## TASK ITEM
Keep each entry exactly as written when you repeat it, and skip the images.

Data records

* * *

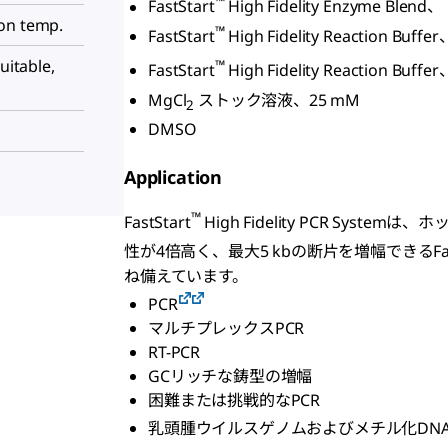
™
FastStart
High Fidelity Enzyme Bl
on temp.
™
FastStart
High Fidelity Reaction Bu
uitable,
™
FastStart
High Fidelity Reaction Bu
MgCl
ストック溶液、25 mM
2
DMSO
Application
™
FastStart
High Fidelity PCR Sys
性が4倍高く、最大5 kbの断片を増幅できるFast
ね備えています。
PCR
マルチプレックスPCR
RT-PCR
GCリッチな鋳型の増幅
困難または挑戦的なPCR
乳頭腫ウイルスゲノムおよびメチル化DN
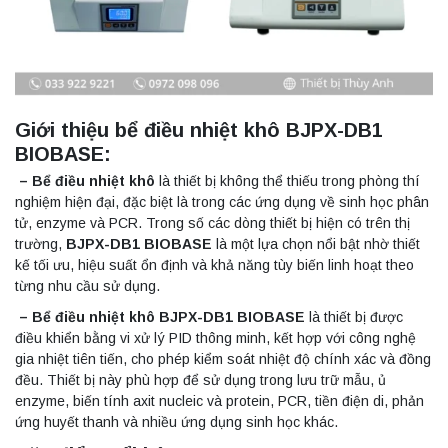
Giới thiệu bể điều nhiệt khô BJPX-DB1
BIOBASE:
– Bể điều nhiệt khô
là thiết bị không thể thiếu trong phòng thí
nghiệm hiện đại, đặc biệt là trong các ứng dụng về sinh học phân
tử, enzyme và PCR. Trong số các dòng thiết bị hiện có trên thị
trường,
BJPX-DB1 BIOBASE
là một lựa chọn nổi bật nhờ thiết
kế tối ưu, hiệu suất ổn định và khả năng tùy biến linh hoạt theo
từng nhu cầu sử dụng.
– Bể điều nhiệt khô BJPX-DB1 BIOBASE
là thiết bị được
điều khiển bằng vi xử lý PID thông minh, kết hợp với công nghệ
gia nhiệt tiên tiến, cho phép kiểm soát nhiệt độ chính xác và đồng
đều. Thiết bị này phù hợp để sử dụng trong lưu trữ mẫu, ủ
enzyme, biến tính axit nucleic và protein, PCR, tiền điện di, phản
ứng huyết thanh và nhiều ứng dụng sinh học khác.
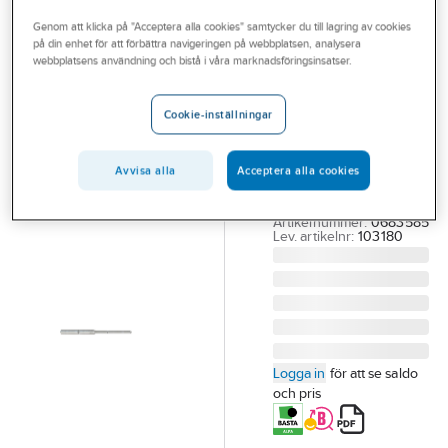
Outlet
Uppfångare med tillbehör
Uppfångare
Genom att klicka på "Acceptera alla cookies" samtycker du till lagring av cookies
på din enhet för att förbättra navigeringen på webbplatsen, analysera
Branscher
webbplatsens användning och bistå i våra marknadsföringsinsatser.
ELROND
Tjänster
Åskfångare
Cookie-inställningar
med kilteknik,
Vårt erbjudande
Elrond
Aktuellt
Avvisa alla
Acceptera alla cookies
ÅSKFÅNGARE 1.5M
KILTEKNIK 103180
Artikelnummer:
0683585
Lev. artikelnr:
103180
Logga in
för att se saldo
och pris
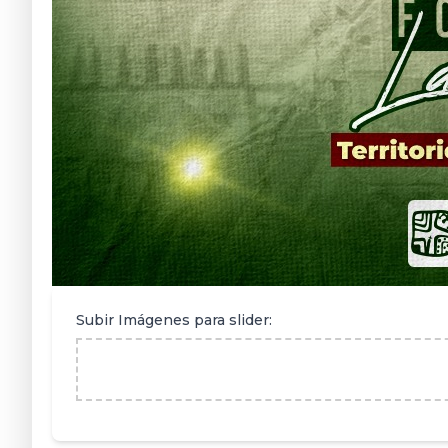
Subir Imágenes para slider:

* * *

## EXPECTED OUTPUT
™
FastStart
High Fidelity Enzyme Bl
on temp.
™
FastStart
High Fidelity Reaction Bu
uitable,
™
FastStart
High Fidelity Reaction Bu
MgCl
ストック溶液、25 mM
2
DMSO
Application
™
FastStart
High Fidelity PCR Sys
性が4倍高く、最大5 kbの断片を増幅できるFast
ね備えています。
PCR
マルチプレックスPCR
RT-PCR
GCリッチな鋳型の増幅
困難または挑戦的なPCR
乳頭腫ウイルスゲノムおよびメチル化DN
Giới thiệu bể điều nhiệt khô BJPX-DB1
BIOBASE:
– Bể điều nhiệt khô
là thiết bị không thể thiếu trong phòng thí
nghiệm hiện đại, đặc biệt là trong các ứng dụng về sinh học phân
tử, enzyme và PCR. Trong số các dòng thiết bị hiện có trên thị
trường,
BJPX-DB1 BIOBASE
là một lựa chọn nổi bật nhờ thiết
kế tối ưu, hiệu suất ổn định và khả năng tùy biến linh hoạt theo
từng nhu cầu sử dụng.
– Bể điều nhiệt khô BJPX-DB1 BIOBASE
là thiết bị được
điều khiển bằng vi xử lý PID thông minh, kết hợp với công nghệ
gia nhiệt tiên tiến, cho phép kiểm soát nhiệt độ chính xác và đồng
đều. Thiết bị này phù hợp để sử dụng trong lưu trữ mẫu, ủ
enzyme, biến tính axit nucleic và protein, PCR, tiền điện di, phản
ứng huyết thanh và nhiều ứng dụng sinh học khác.
Outlet
Uppfångare med tillbehör
Uppfångare
Genom att klicka på "Acceptera alla cookies" samtycker du till lagring av cookies
på din enhet för att förbättra navigeringen på webbplatsen, analysera
Branscher
webbplatsens användning och bistå i våra marknadsföringsinsatser.
ELROND
Tjänster
Åskfångare
Cookie-inställningar
med kilteknik,
Vårt erbjudande
Elrond
Aktuellt
Avvisa alla
Acceptera alla cookies
ÅSKFÅNGARE 1.5M
KILTEKNIK 103180
Artikelnummer:
0683585
Lev. artikelnr:
103180
Logga in
för att se saldo
och pris
Subir Imágenes para slider:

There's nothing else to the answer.